PROVIDED PASSAGE:
= Beginning of Section =
Generates for each row of a given input table a bit vector. The bit vectors are either generated from
multiple numerical or string columns, a string column containing the bit positions to set, hexadecimal
or binary strings or a collection column. In order to adjust the node settings please select first the
source column object e.g. if the bit vector should be created from multiple string/numerical columns or from a
single string/collection column. Depending on the selected option the corresponding dialog elements are enabled.
Bit vectors from multiple columns
In the case of multiple columns the bit positions in the resulting bit vector correspond to the
column position in the input table.
For example if the second and third column of a given input table is selected and the first column is omitted
the bit vectors of each row will have length 2. The first bit of the bit vector is set if the value of the
second column matches the selected criterion likewise the second bit of the bit vector is set if the value
of the third column matches the selected criterion. The columns to consider when creating the bit vector can
be specified in the multiple column selection section. Using the enforce exclusion/inclusion option the
node can be configured to handle previously unknown columns. If the enforce exclusion option is selected all
unknown columns are added automatically to the include list whereas if the enforce inclusion option is selected
all unknown columns are added to the exclude list. The columns to include can be also defined by a pattern if
the Wildcard/Regex Selection option is selected.
Multiple string columns
The bit of a vector is set if the corresponding column value does match/does not match the specified pattern
depending on the "Set bit if pattern does match/does not match" option. The pattern may contain wildcards such
as '?' or '*' to match any one character or any sequence (including none) of characters.
= End of Section =
WHAT TO WORK ON:
- a) Using the bit vector node description, decide whether each statement agrees with it. Answer yes or no, and quote the deciding words from the description exactly.
(i) When the enforce inclusion option is selected, unknown columns are added to the include list.
(ii) The wildcard '*' in a pattern can match an empty sequence of characters.
(iii) If only the second and third columns of an input table are selected, each row's bit vector has length 2.
- b) Please retype the part of the bit vector node description that starts at "Multiple string columns" and ends at "none) of characters.".
- c) Extend the bit vector node description from the point where it stops.
The lines after this text have no part in this work.

COLLECTED DATA:
= Beginning of Section =
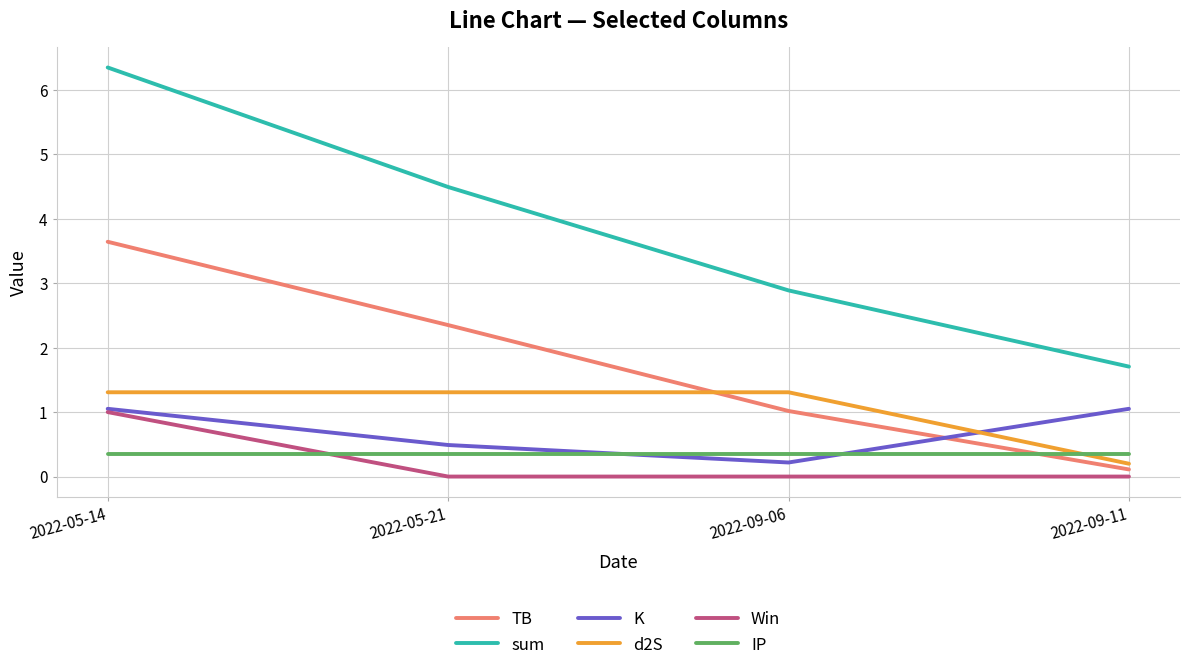

What is the difference between the maximum and minimum values in the TB series?

3.5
= End of Section =
EXPECTED RESULTS:
- a)
(i) No: "if the enforce inclusion option is selected all unknown columns are added to the exclude list"
(ii) Yes: "any sequence (including none) of characters"
(iii) Yes: "the bit vectors of each row will have length 2"

- b)
Multiple string columns
The bit of a vector is set if the corresponding column value does match/does not match the specified pattern
depending on the "Set bit if pattern does match/does not match" option. The pattern may contain wildcards such
as '?' or '*' to match any one character or any sequence (including none) of characters.

- c)
It can also be a complex
regular expression.
Multiple numeric columns
There are two options to determine if the bit is set for the value in
the corresponding column or not:
either a global threshold is defined, then all values which are above or equal to
the threshold are converted into set bits, all other bit positions remain 0, or
a certain percentage of the mean of each column is used as a threshold, then all values which are above
or equal to the percentage of the mean are converted into set bits. As an example let's say the mean percentage
is set to 50% and the mean of col1 is 2 and the mean of col2 is 8. Then the corresponding bit for col1 is set
if the value is above or equal to 1 and for col2 if the value is above or equal to 4.
Bit vectors from a single column
In the case of a single input column only the selected single column to be parsed is considered for the
generation of the bit vectors.
Single string column
In the case of a string input only the column containing the string is
considered for the generation of the bit vectors. The string is parsed
and converted into a bit vector. There are three valid input formats
which can be parsed and converted:
Hexadecimal strings: strings consisting only of the characters 0-9 and A - F
(where lower- or uppercase is not important). The represented hexadecimal number is
converted into a binary number which is represented by the resulting bit vector.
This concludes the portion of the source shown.